Basic Economic, Fiscal Policy Draft: Deepen Strategy to Increase Take-home Pay

It will only be possible for the government to obtain public understanding of its policy if it achieves both economic growth and fiscal consolidation. Rather than relying on tax cuts, the government should deepen its strategy to increase take-home pay by expanding the overall economic pie.

The government has compiled a draft of its Basic Policy on Economic and Fiscal Management and Reform. The target for achieving a surplus in the combined primary balance of the central and local governments has been moved back from fiscal 2025 to fiscal 2025-26.

The primary balance is an indicator of the amount of policy spending that can be covered through tax revenues and other means, without relying on debt. Since 2002, the government has positioned the goal of achieving the primary balance surplus as a pillar of its fiscal consolidation plan.

The government has had its sights set on achieving a surplus since summer last year, following a significant increase in tax revenues resulting from higher prices and other factors. It also indicated that tax revenues for the current fiscal year are expected to exceed ¥78 trillion, the largest ever.

The current revision of the target is probably because the government set a wide range of target dates due to the uncertainty regarding the impact of the high tariff policy of the United States and other factors.

National debt, including government bonds, has reached about ¥1.3 quadrillion, the worst level among major industrialized countries. It is necessary to secure sufficient fiscal reserves to prepare for a major natural disaster or a severe recession. The timing for achieving the goal of the primary balance surplus should not be easily postponed.

To achieve both fiscal reconstruction and economic growth, the government has made the continuation of high wage increases the cornerstone of its strategy and has stated it will “firmly establish a real wage increase of about 1%” as well as a raise in nominal wages.

It is important for the government to work on measures to boost corporate productivity and encourage small and midsize enterprises to pass on increased costs through their transaction prices, thereby creating an environment conducive to higher wages.
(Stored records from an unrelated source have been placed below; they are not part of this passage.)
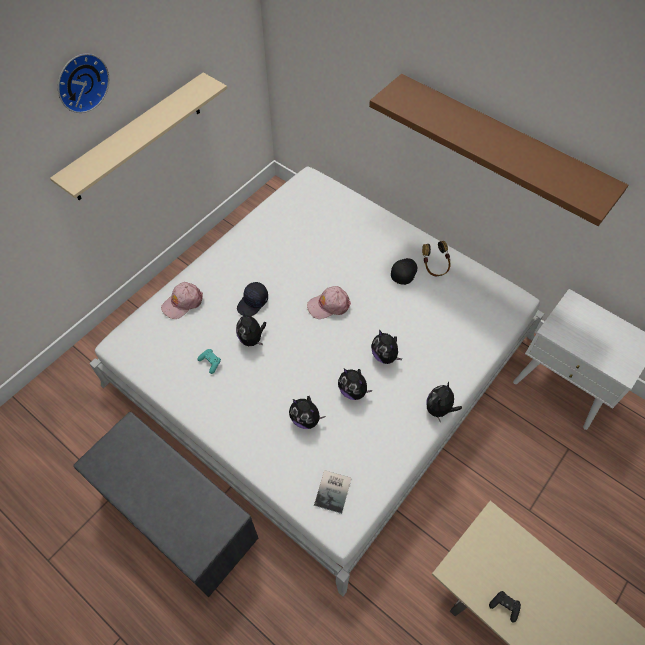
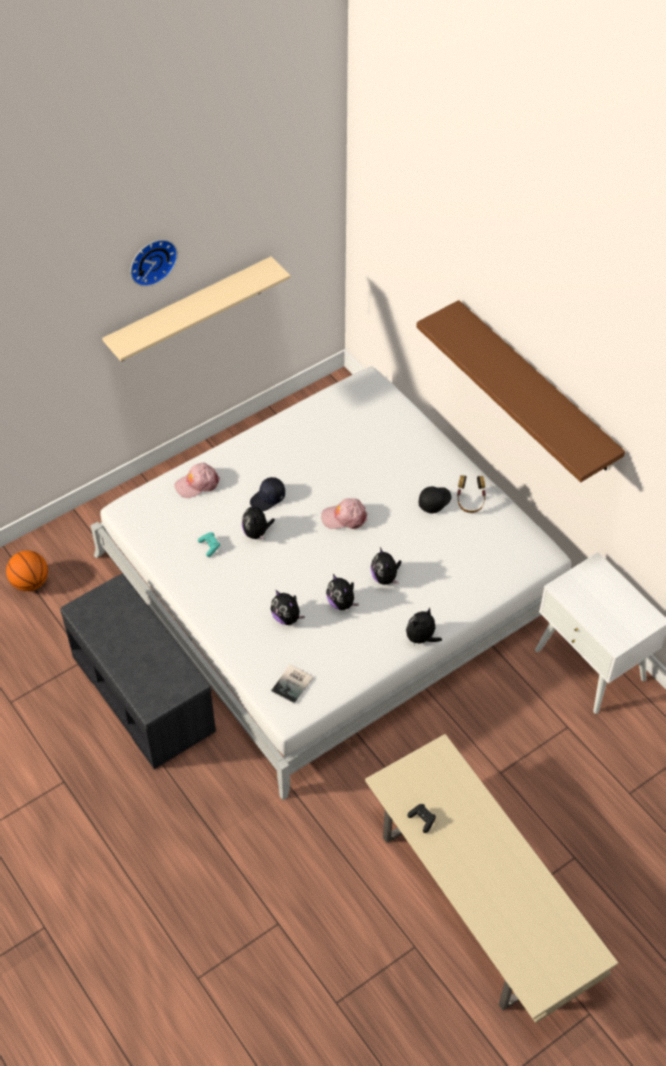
camera: 15 degrees right, 5 degrees down
none -> basketball [6,550,48,591]

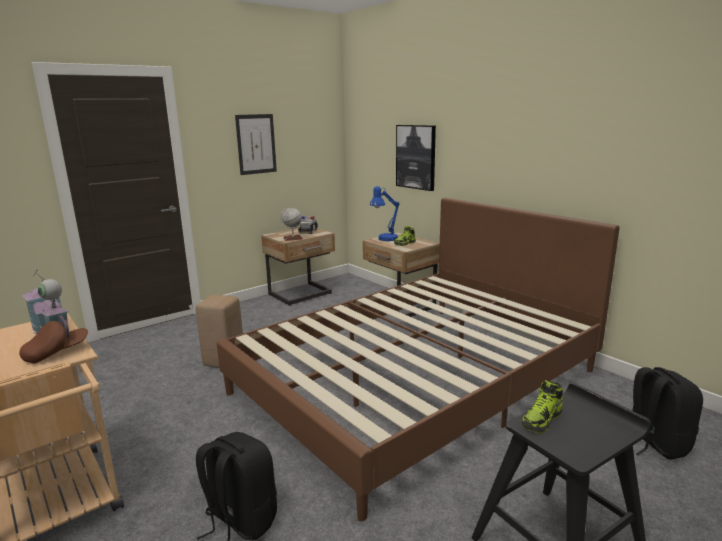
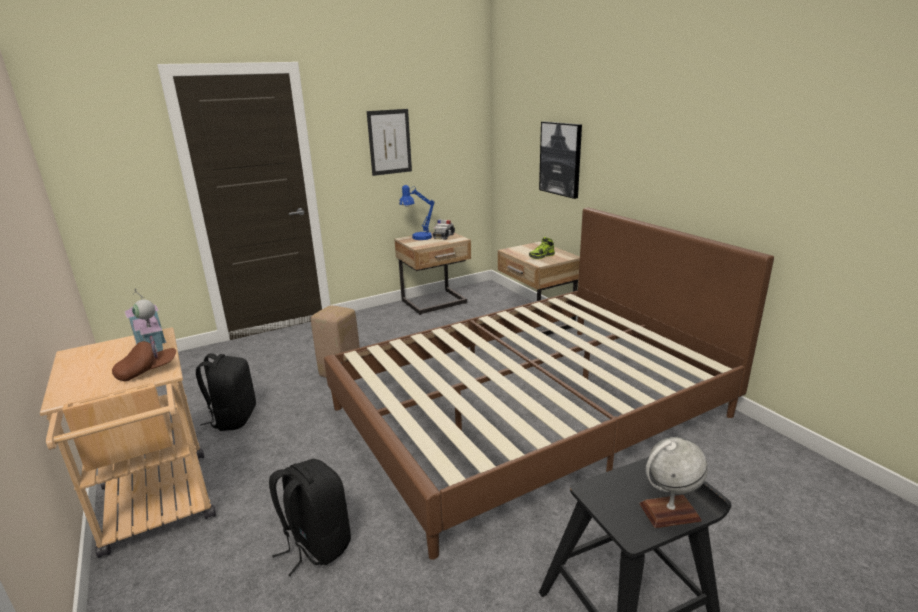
camera: 10 degrees right, 5 degrees up
globe [280,207,303,241] -> globe moved to [639,437,708,528]
blue table lamp [370,186,400,241] -> blue table lamp moved to [399,185,435,240]
shoe [522,380,563,434] -> none
black backpack [632,367,703,460] -> black backpack moved to [196,353,256,431]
The high tariff policy of the United States has increased uncertainty about the future of the economy. It is necessary to take measures such as promoting domestic investment, revitalizing the shipbuilding industry and supporting the strengthening of the supply chain for semiconductors.
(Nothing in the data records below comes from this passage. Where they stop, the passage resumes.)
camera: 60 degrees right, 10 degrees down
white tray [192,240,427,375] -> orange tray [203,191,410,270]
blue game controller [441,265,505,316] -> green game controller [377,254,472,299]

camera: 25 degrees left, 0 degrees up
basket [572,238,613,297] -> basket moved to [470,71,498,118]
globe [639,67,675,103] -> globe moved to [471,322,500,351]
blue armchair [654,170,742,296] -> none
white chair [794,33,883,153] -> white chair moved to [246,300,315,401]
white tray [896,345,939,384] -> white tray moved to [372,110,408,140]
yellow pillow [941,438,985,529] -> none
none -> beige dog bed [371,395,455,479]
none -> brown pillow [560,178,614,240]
Meanwhile, with the House of Councillors election in mind, the ruling and opposition parties are actively discussing consumption tax rate cuts.

It is legally stipulated that the consumption tax is to be used to finance social security systems, including pensions, medical care and nursing care. With the cost of these programs increasing, there is little room for tax rate cuts.
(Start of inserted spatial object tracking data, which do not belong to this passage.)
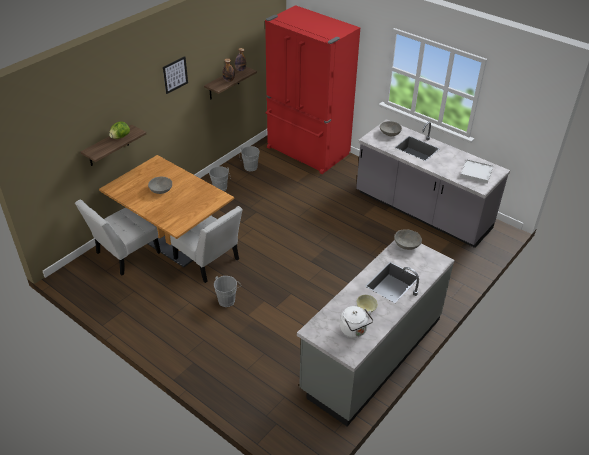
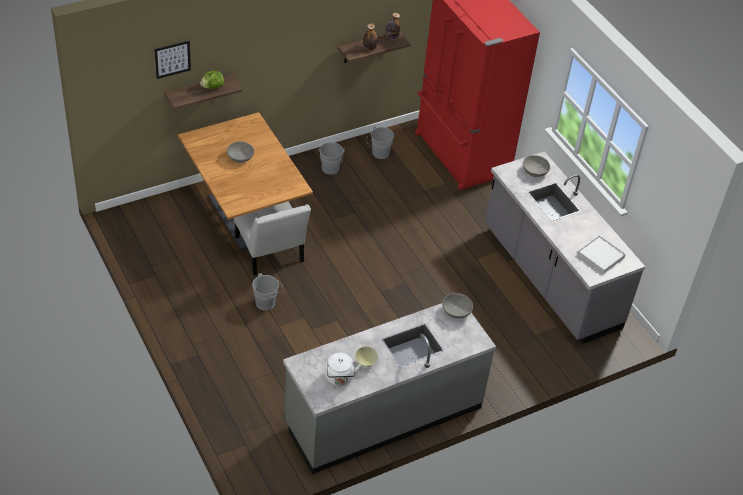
camera: 20 degrees right, 5 degrees up
white chair [75,200,161,275] -> none
picture [163,56,188,94] -> picture moved to [154,41,191,79]

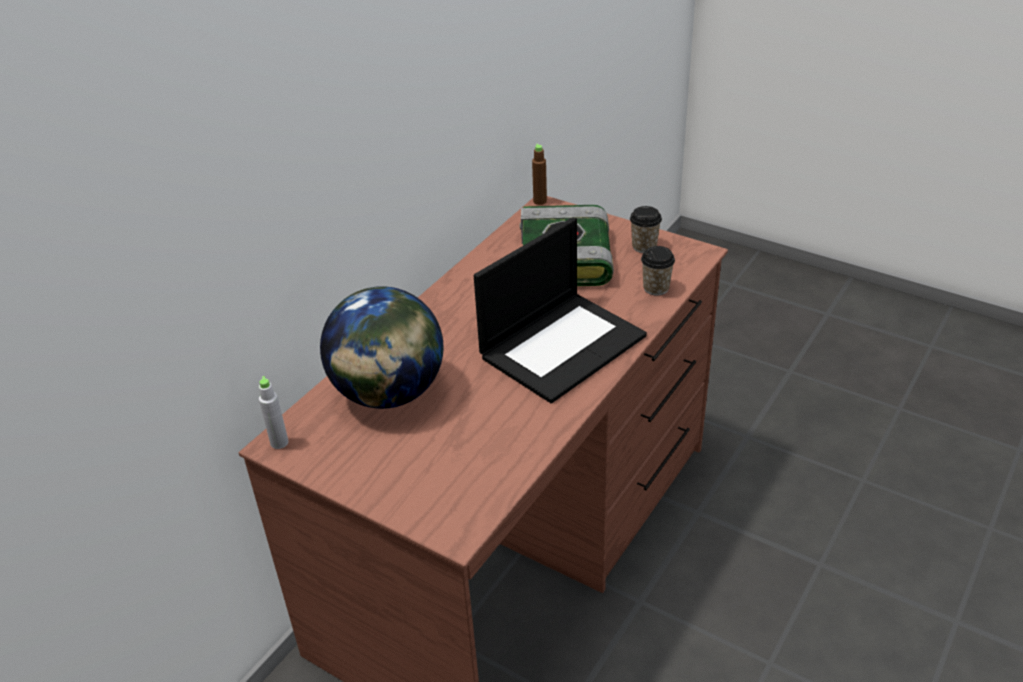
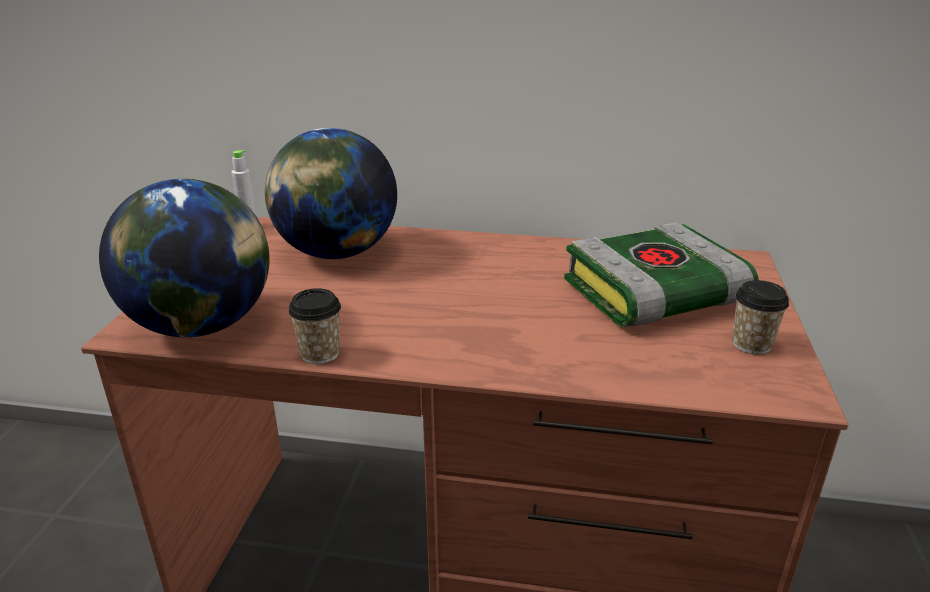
camera: 65 degrees right, 10 degrees down
laptop [474,217,647,403] -> none
brown bottle [532,143,547,205] -> none
cup [641,246,675,296] -> cup moved to [288,288,341,364]
none -> globe [99,179,269,337]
It is appropriate that the draft put a brake on arguments regarding tax cuts by stating the government will work to “ensure that take-home pay increases through higher wages” rather than a policy of tax cuts.

Paying close attention to the market must not be forgotten as an important part of fiscal management. This is because the cost of interest payments on government bonds will increase with the advent of “life with interest rates.”

In the draft, the government has come out with a policy of reducing the ratio of outstanding government debt to gross domestic product to “the level before the COVID-19 pandemic.” To ensure that the confidence of the financial markets does not waver, it is vital to clearly present a path for reducing debt over the medium to long term.